* [Description of the task]
Leave the pictures behind and repeat all the entries exactly.

○ ○ ○ ○

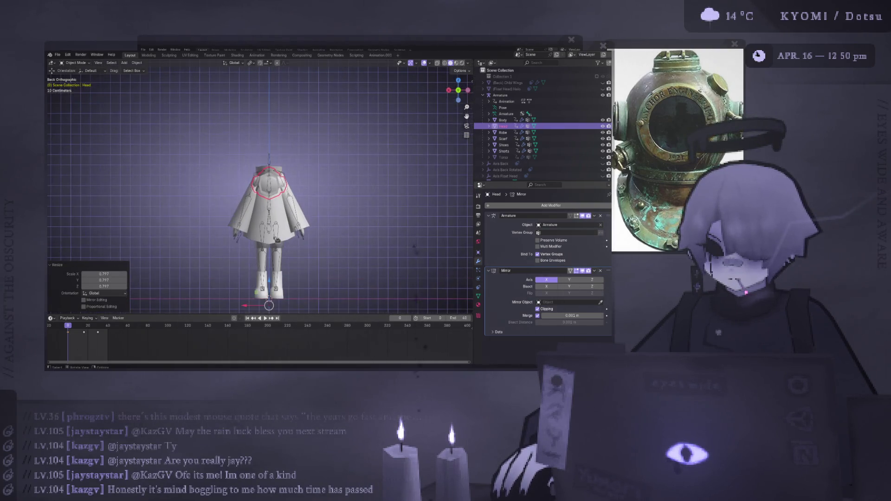
key(g)
key(z)
click(304, 255)
Enlarge the head slightly twice, then raise it again along Z
key(s)
click(322, 253)
key(s)
click(328, 255)
key(g)
key(z)
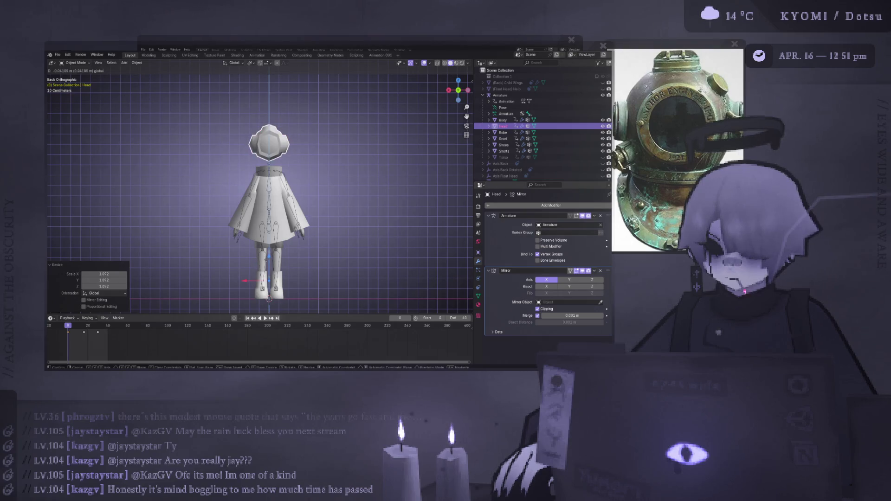
click(260, 260)
Hide the viewport overlays and nudge the head slightly along Z
middle_drag(260, 259, 241, 268)
key(Tab)
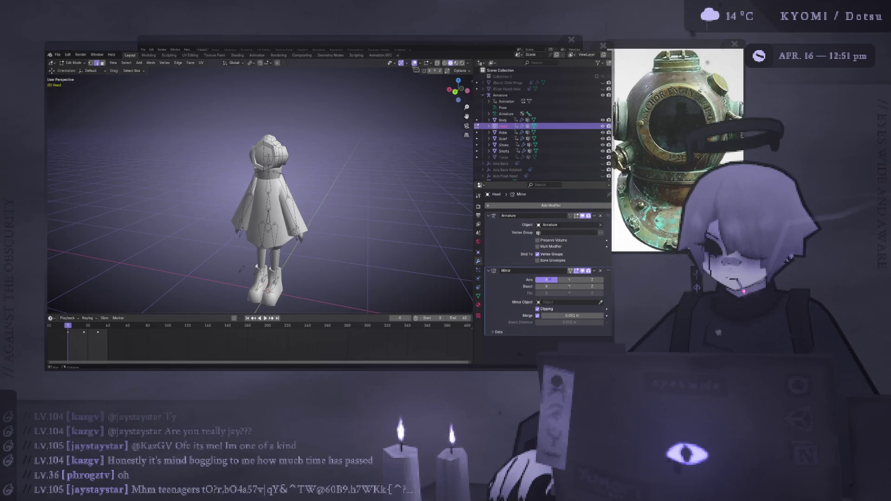
key(shift+alt+z)
middle_drag(319, 139, 229, 168)
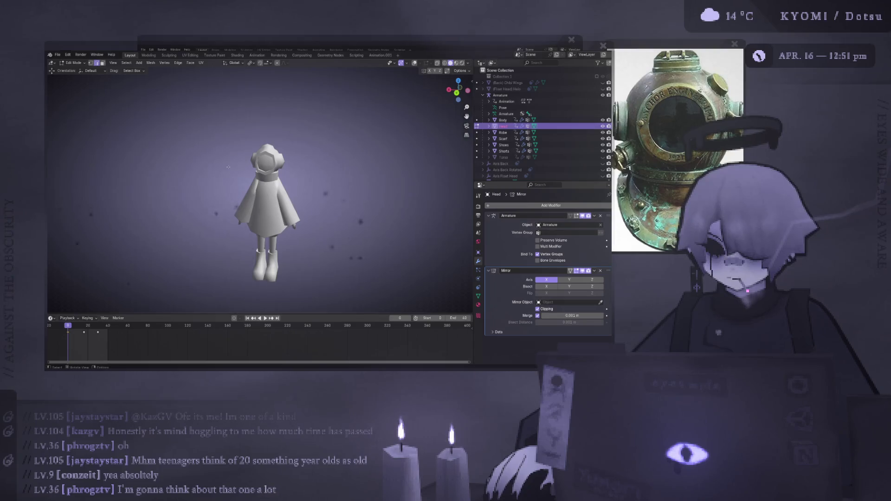
scroll(274, 147, up, 3)
key(Tab)
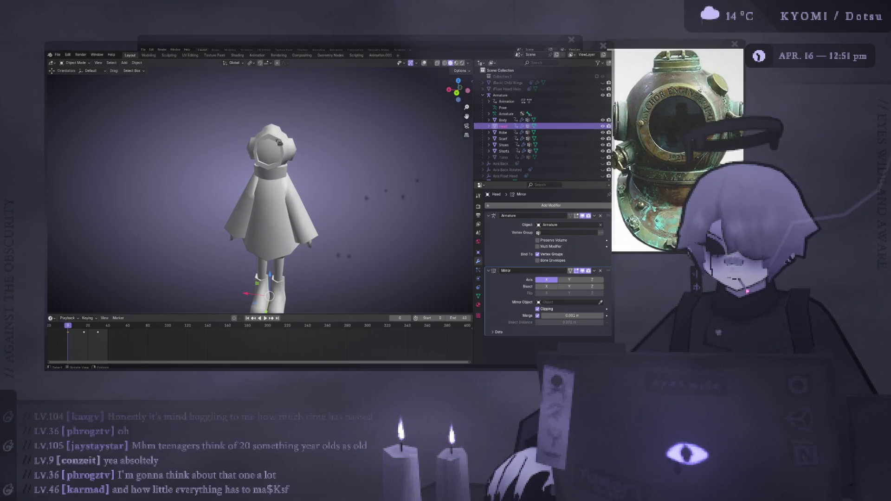
middle_drag(274, 147, 199, 159)
key(g)
key(z)
click(265, 256)
Place the 3D cursor on the head and frame the head in the view
key(Tab)
middle_drag(267, 250, 293, 177)
key(KP_1)
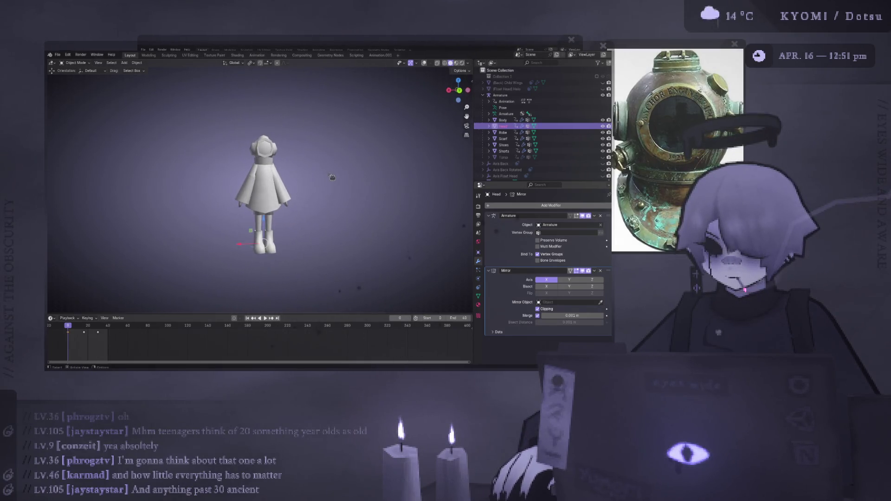
key(Tab)
scroll(312, 219, down, 4)
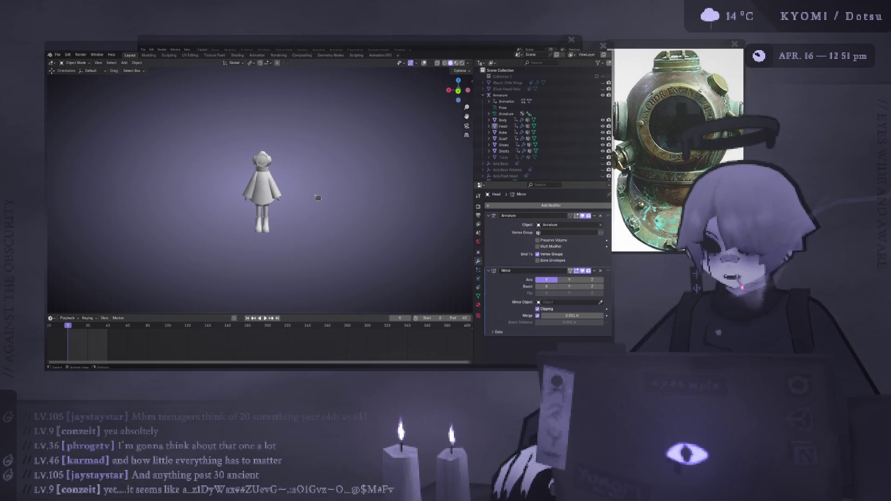
mouse_move(318, 197)
middle_down()
mouse_move(288, 199)
mouse_move(311, 153)
mouse_move(246, 172)
mouse_move(237, 153)
middle_up()
scroll(260, 204, up, 5)
click(244, 173)
key(Tab)
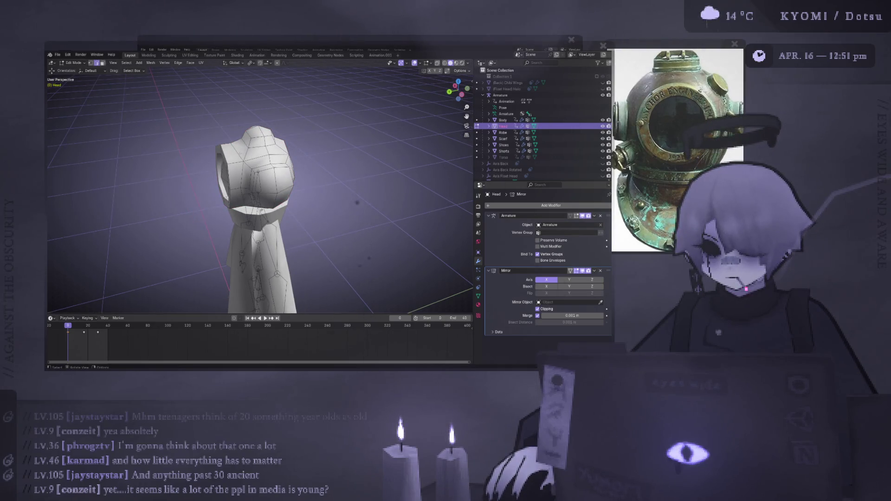
shift+right_click(241, 171)
key(Tab)
scroll(298, 157, down, 5)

○ ○ ○ ○

* [Solved exercise]
key(g)
key(z)
click(304, 255)
Enlarge the head slightly twice, then raise it again along Z
key(s)
click(322, 253)
key(s)
click(328, 255)
key(g)
key(z)
click(260, 260)
Hide the viewport overlays and nudge the head slightly along Z
middle_drag(260, 259, 241, 268)
key(Tab)
key(shift+alt+z)
middle_drag(319, 139, 229, 168)
scroll(274, 147, up, 3)
key(Tab)
middle_drag(274, 147, 199, 159)
key(g)
key(z)
click(265, 256)
Place the 3D cursor on the head and frame the head in the view
key(Tab)
middle_drag(267, 250, 293, 177)
key(KP_1)
key(Tab)
scroll(312, 219, down, 4)
mouse_move(318, 197)
middle_down()
mouse_move(288, 199)
mouse_move(311, 153)
mouse_move(246, 172)
mouse_move(237, 153)
middle_up()
scroll(260, 204, up, 5)
click(244, 173)
key(Tab)
shift+right_click(241, 171)
key(Tab)
scroll(298, 157, down, 5)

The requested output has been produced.